_TASK BRIEF:_
Return the data exactly, without pictures.

[Collected data]
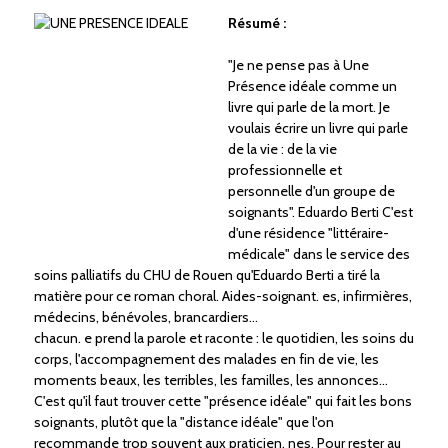
Résumé :
"Je ne pense pas à Une
Présence idéale comme un
livre qui parle de la mort. Je
voulais écrire un livre qui parle
de la vie : de la vie
professionnelle et
personnelle d'un groupe de
soignants". Eduardo Berti C'est
d'une résidence "littéraire-
médicale" dans le service des
soins palliatifs du CHU de Rouen qu'Eduardo Berti a tiré la
matière pour ce roman choral. Aides-soignant. es, infirmières,
médecins, bénévoles, brancardiers...
chacun. e prend la parole et raconte : le quotidien, les soins du
corps, l'accompagnement des malades en fin de vie, les
moments beaux, les terribles, les familles, les annonces...
C'est qu'il faut trouver cette "présence idéale" qui fait les bons
soignants, plutôt que la "distance idéale" que l'on
recommande trop souvent aux praticien. nes. Pour rester au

_RESULT BELOW:_
Résumé :
"Je ne pense pas à Une
Présence idéale comme un
livre qui parle de la mort. Je
voulais écrire un livre qui parle
de la vie : de la vie
professionnelle et
personnelle d'un groupe de
soignants". Eduardo Berti C'est
d'une résidence "littéraire-
médicale" dans le service des
soins palliatifs du CHU de Rouen qu'Eduardo Berti a tiré la
matière pour ce roman choral. Aides-soignant. es, infirmières,
médecins, bénévoles, brancardiers...
chacun. e prend la parole et raconte : le quotidien, les soins du
corps, l'accompagnement des malades en fin de vie, les
moments beaux, les terribles, les familles, les annonces...
C'est qu'il faut trouver cette "présence idéale" qui fait les bons
soignants, plutôt que la "distance idéale" que l'on
recommande trop souvent aux praticien. nes. Pour rester au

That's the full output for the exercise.